The momentum indicators are mostly on board with the current pullback. More specifically, the RSI is edging well below its 50-threshold and the stochastic oscillator has just returned to its oversold territory. It can stay there for a considerable amount of time, especially as its moving average is still above the 20-threshold level.
Should the bears feel confident, they would first try to overcome the support set by the 0.6060-0.6092 range that is populated by the 38.2% Fibonacci retracement and the July 14, 2022 low respectively. They would then have the chance of recording a lower low and push NZDUSD below the 2023 of 0.5984, setting their eyes on the May 15, 2022 low at 0.5920.
On the flip side, the Average Directional Movement Index (ADX) is a tad below its 25-threshold and thus pointing to a range-trading market.
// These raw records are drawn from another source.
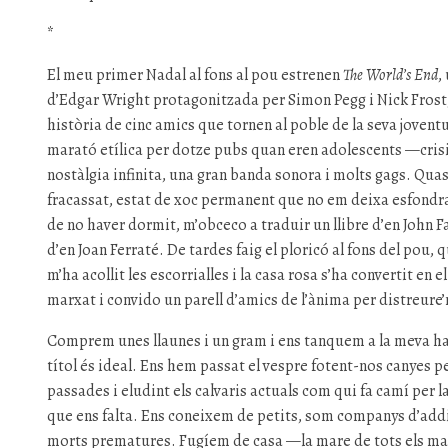
*
El meu primer Nadal al fons al pou estrenen
The World’s End
,
d’Edgar Wright protagonitzada per Simon Pegg i Nick Frost, u
història de cinc amics que tornen al poble de la seva jovent
marató etílica per dotze pubs quan eren adolescents —crisi
nostàlgia infinita, una gran banda sonora i molts gags. Qu
fracassat, estat de xoc permanent que no em deixa esfond
de no haver dormit, m’obceco a traduir un llibre d’en John Fa
d’en Joan Ferraté. De tardes faig el ploricó al fons del pou,
m’ha acollit les escorrialles i la casa rosa s’ha convertit en
marxat i convido un parell d’amics de l’ànima per distreure’
Comprem unes llaunes i un gram i ens tanquem a la meva h
títol és ideal. Ens hem passat el vespre fotent-nos canyes pe
passades i eludint els calvaris actuals com qui fa camí per la
que ens falta. Ens coneixem de petits, som companys d’addic
morts prematures. Fugíem de casa —la mare de tots els mals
This probably helps the bulls to remain calm as they plan their counterattack. Defending the 0.6060-0.6092 area would be significant from a short-term perspective, potentially giving them the necessary boost to lead NZDUSD higher towards the 0.6163-0.6226 range. This is defined by the 50-, 100- and 200-day SMAs and hence could prove much tougher to crack.
To conclude, NZDUSD bears remain focused on recording a decisive breakout as they are currently working their way through a strong support area that the bulls appear ready to defend.